Spark SQL has been announced in March 2014. It officially replaces Shark, which has limited integration with Spark programs. “Spark SQL conveniently blurs the lines between RDDs and relational tables.” In addition to be part of the Spark platform allowing compatibility with the other Spark libraries (MLlib, GraphX, Spark streaming), Spark SQL shows multiple interesting features:
- it supports multiple file formats such as Parquet, Avro, Text, JSON, ORC;
- it supports data stored in HDFS, Apache HBase (see here, showing better performance than Phoenix) and Amazon S3;
- it supports classical Hadoop codecs such as snappy, lzo, gzip;
- it provides security through authentification via the use of a “shared secret” (spark.authenticate=true on YARN, or spark.authenticate.secret on all nodes if not YARN);
- encryption, Spark supports SSL for Akka and HTTP protocols;
- keeping event logs;
- it supports UDFs.
- it supports concurrent queries and manages the allocation of memory to the jobs (it is possible to specify the storage of RDD like in-memory only, disk only or memory and disk;
- it supports caching data in memory using a SchemaRDD columnar format (cacheTable(““))exposing ByteBuffer, it can also use memory-only caching exposing User object;
- it supports nested structures;
Impala is your best choice for interactive BI-like workloads, because Impala queries have proven to have the lowest latency across all other options — especially under concurrent
Hive is still a great choice when low latency/multiuser support is not a requirement, such as for batch processing/ETL. Hive-on-Spark will narrow the time windows needed for such processing, but not to an extent that makes Hive suitable for BI
Spark SQL, lets Spark users selectively use SQL constructs when writing Spark pipelines.

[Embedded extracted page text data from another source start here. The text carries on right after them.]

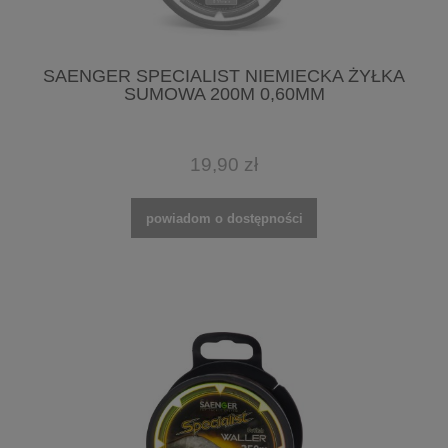
SAENGER SPECIALIST NIEMIECKA ŻYŁKA
SUMOWA 200M 0,60MM
19,90 zł
powiadom o dostępności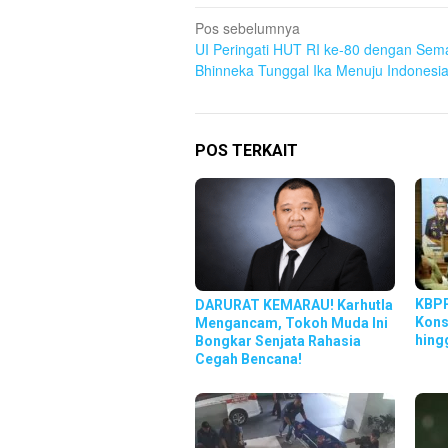
Navigasi
Pos sebelumnya
UI Peringati HUT RI ke-80 dengan Sem
pos
Bhinneka Tunggal Ika Menuju Indonesi
POS TERKAIT
KBPP
DARURAT KEMARAU! Karhutla
Kons
Mengancam, Tokoh Muda Ini
hing
Bongkar Senjata Rahasia
Cegah Bencana!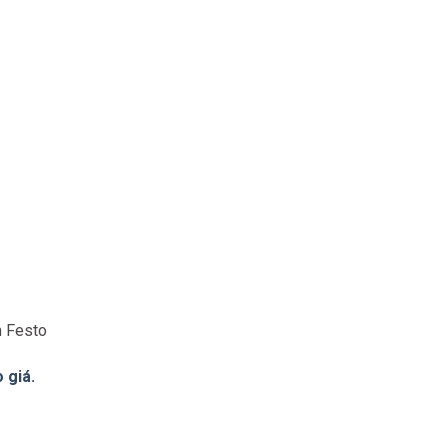
m Festo
 giá.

It is not intended to be a general-purpose SQL layer for interactive/exploratory analysis. However, Spark SQL reuses the Hive frontend and metastore, giving you full compatibility with existing Hive data, queries, and UDFs. Spark SQL includes a cost-based optimizer, columnar storage and code generation to make queries fast. At the same time, it scales to thousands of nodes and multi hour queries using the Spark engine, which provides full mid-query fault tolerance. The performance is biggest advantage of Spark SQL.